#### TASK DESCRIPTION
Copy the lines from the one containing "These 2 new" through the one containing "### Adding Memcached", including both of those lines, with no changes. Leave out the pictures.

#### DATA FOR THIS TASK
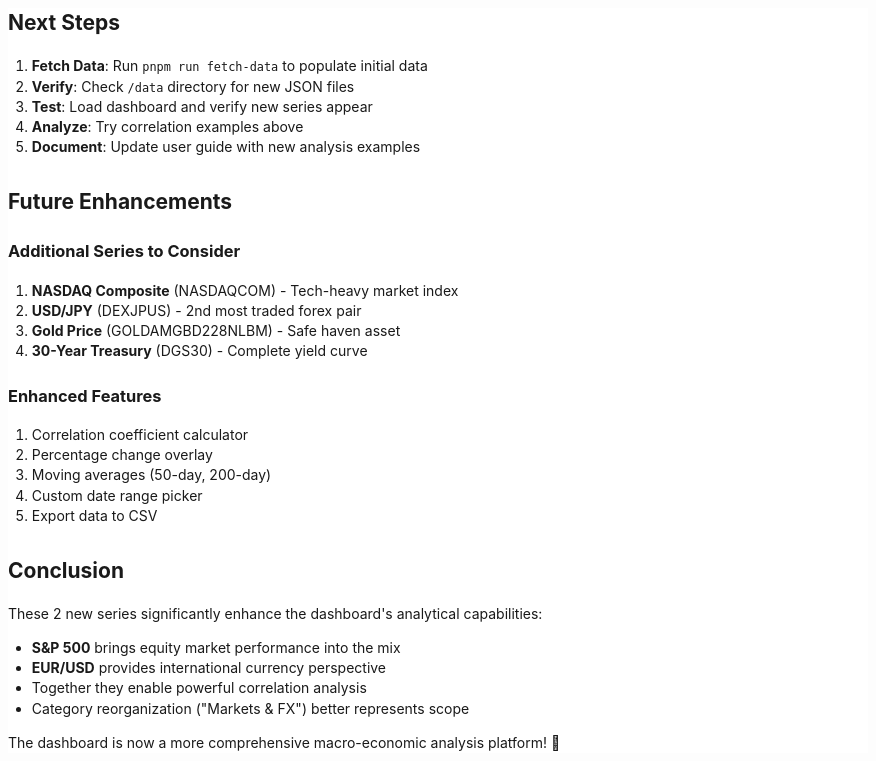 ## Next Steps

1. **Fetch Data**: Run `pnpm run fetch-data` to populate initial data
2. **Verify**: Check `/data` directory for new JSON files
3. **Test**: Load dashboard and verify new series appear
4. **Analyze**: Try correlation examples above
5. **Document**: Update user guide with new analysis examples

## Future Enhancements

### Additional Series to Consider
1. **NASDAQ Composite** (NASDAQCOM) - Tech-heavy market index
2. **USD/JPY** (DEXJPUS) - 2nd most traded forex pair
3. **Gold Price** (GOLDAMGBD228NLBM) - Safe haven asset
4. **30-Year Treasury** (DGS30) - Complete yield curve

### Enhanced Features
1. Correlation coefficient calculator
2. Percentage change overlay
3. Moving averages (50-day, 200-day)
4. Custom date range picker
5. Export data to CSV

## Conclusion

These 2 new series significantly enhance the dashboard's analytical capabilities:
- **S&P 500** brings equity market performance into the mix
- **EUR/USD** provides international currency perspective
- Together they enable powerful correlation analysis
- Category reorganization ("Markets & FX") better represents scope

The dashboard is now a more comprehensive macro-economic analysis platform! 🚀
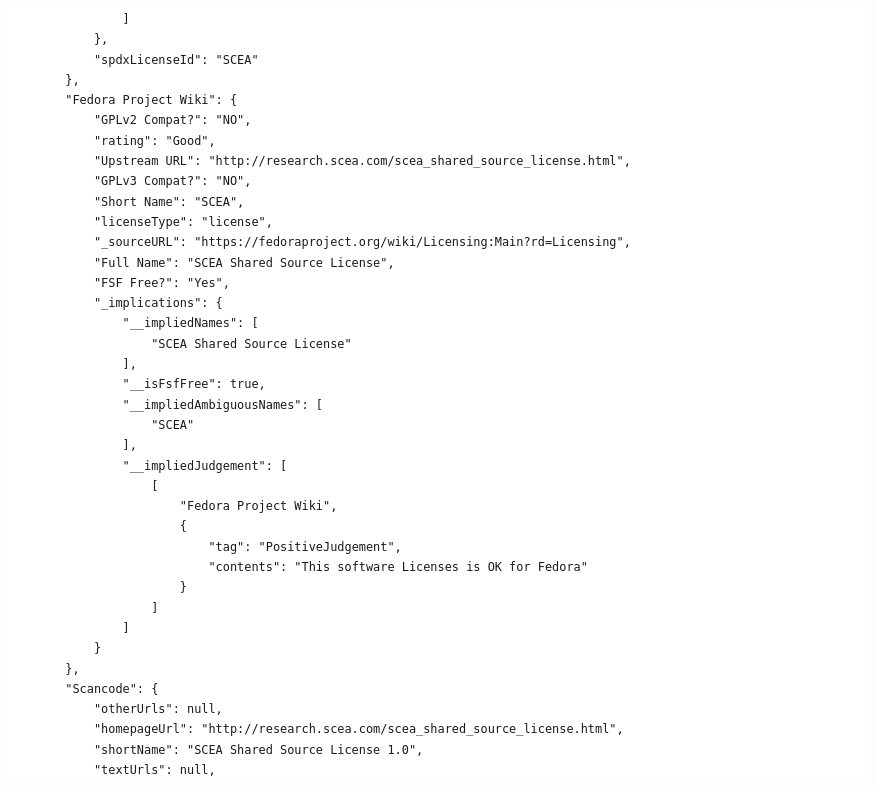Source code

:                     ]
                },
                "spdxLicenseId": "SCEA"
            },
            "Fedora Project Wiki": {
                "GPLv2 Compat?": "NO",
                "rating": "Good",
                "Upstream URL": "http://research.scea.com/scea_shared_source_license.html",
                "GPLv3 Compat?": "NO",
                "Short Name": "SCEA",
                "licenseType": "license",
                "_sourceURL": "https://fedoraproject.org/wiki/Licensing:Main?rd=Licensing",
                "Full Name": "SCEA Shared Source License",
                "FSF Free?": "Yes",
                "_implications": {
                    "__impliedNames": [
                        "SCEA Shared Source License"
                    ],
                    "__isFsfFree": true,
                    "__impliedAmbiguousNames": [
                        "SCEA"
                    ],
                    "__impliedJudgement": [
                        [
                            "Fedora Project Wiki",
                            {
                                "tag": "PositiveJudgement",
                                "contents": "This software Licenses is OK for Fedora"
                            }
                        ]
                    ]
                }
            },
            "Scancode": {
                "otherUrls": null,
                "homepageUrl": "http://research.scea.com/scea_shared_source_license.html",
                "shortName": "SCEA Shared Source License 1.0",
                "textUrls": null,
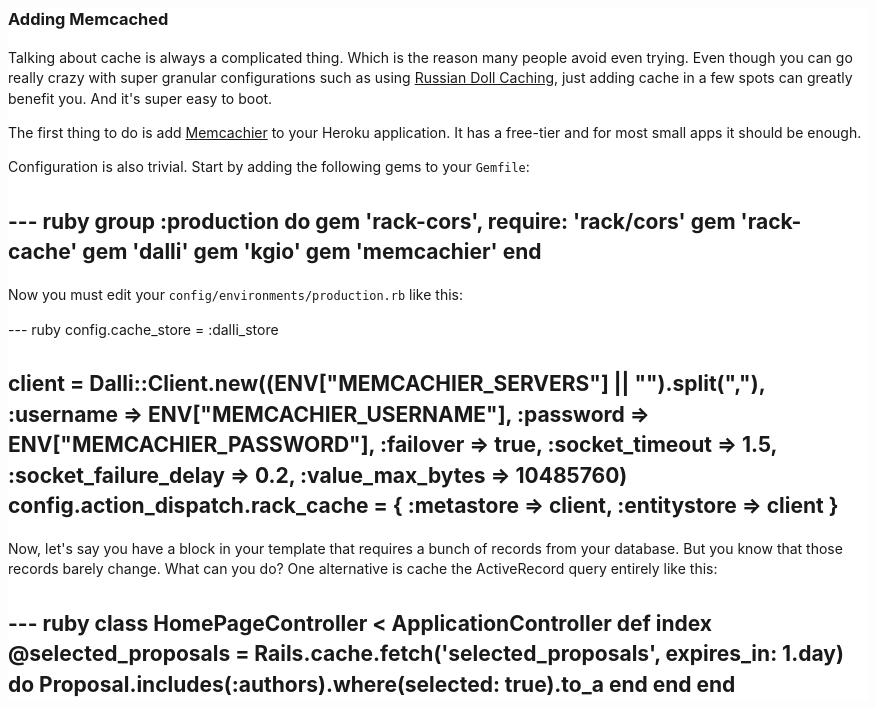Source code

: ### Adding Memcached

Talking about cache is always a complicated thing. Which is the reason many people avoid even trying. Even though you can go really crazy with super granular configurations such as using [Russian Doll Caching](http://edgeguides.rubyonrails.org/caching_with_rails.html#russian-doll-caching), just adding cache in a few spots can greatly benefit you. And it's super easy to boot.

The first thing to do is add [Memcachier](https://devcenter.heroku.com/articles/memcachier) to your Heroku application. It has a free-tier and for most small apps it should be enough.

Configuration is also trivial. Start by adding the following gems to your `Gemfile`:

--- ruby
group :production do
  gem 'rack-cors', require: 'rack/cors'
  gem 'rack-cache'
  gem 'dalli'
  gem 'kgio'
  gem 'memcachier'
end
---

Now you must edit your `config/environments/production.rb` like this:

--- ruby
config.cache_store = :dalli_store

client = Dalli::Client.new((ENV["MEMCACHIER_SERVERS"] || "").split(","),
                           :username => ENV["MEMCACHIER_USERNAME"],
                           :password => ENV["MEMCACHIER_PASSWORD"],
                           :failover => true,
                           :socket_timeout => 1.5,
                           :socket_failure_delay => 0.2,
                           :value_max_bytes => 10485760)
config.action_dispatch.rack_cache = {
  :metastore    => client,
  :entitystore  => client
}
---

Now, let's say you have a block in your template that requires a bunch of records from your database. But you know that those records barely change. What can you do? One alternative is cache the ActiveRecord query entirely like this:

--- ruby
class HomePageController < ApplicationController
  def index
    @selected_proposals = Rails.cache.fetch('selected_proposals', expires_in: 1.day) do
      Proposal.includes(:authors).where(selected: true).to_a
    end
  end
end
---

#### ANSWER TO THIS TASK
These 2 new series significantly enhance the dashboard's analytical capabilities:
- **S&P 500** brings equity market performance into the mix
- **EUR/USD** provides international currency perspective
- Together they enable powerful correlation analysis
- Category reorganization ("Markets & FX") better represents scope

The dashboard is now a more comprehensive macro-economic analysis platform! 🚀
Source code

:                     ]
                },
                "spdxLicenseId": "SCEA"
            },
            "Fedora Project Wiki": {
                "GPLv2 Compat?": "NO",
                "rating": "Good",
                "Upstream URL": "http://research.scea.com/scea_shared_source_license.html",
                "GPLv3 Compat?": "NO",
                "Short Name": "SCEA",
                "licenseType": "license",
                "_sourceURL": "https://fedoraproject.org/wiki/Licensing:Main?rd=Licensing",
                "Full Name": "SCEA Shared Source License",
                "FSF Free?": "Yes",
                "_implications": {
                    "__impliedNames": [
                        "SCEA Shared Source License"
                    ],
                    "__isFsfFree": true,
                    "__impliedAmbiguousNames": [
                        "SCEA"
                    ],
                    "__impliedJudgement": [
                        [
                            "Fedora Project Wiki",
                            {
                                "tag": "PositiveJudgement",
                                "contents": "This software Licenses is OK for Fedora"
                            }
                        ]
                    ]
                }
            },
            "Scancode": {
                "otherUrls": null,
                "homepageUrl": "http://research.scea.com/scea_shared_source_license.html",
                "shortName": "SCEA Shared Source License 1.0",
                "textUrls": null,
Source code

: ### Adding Memcached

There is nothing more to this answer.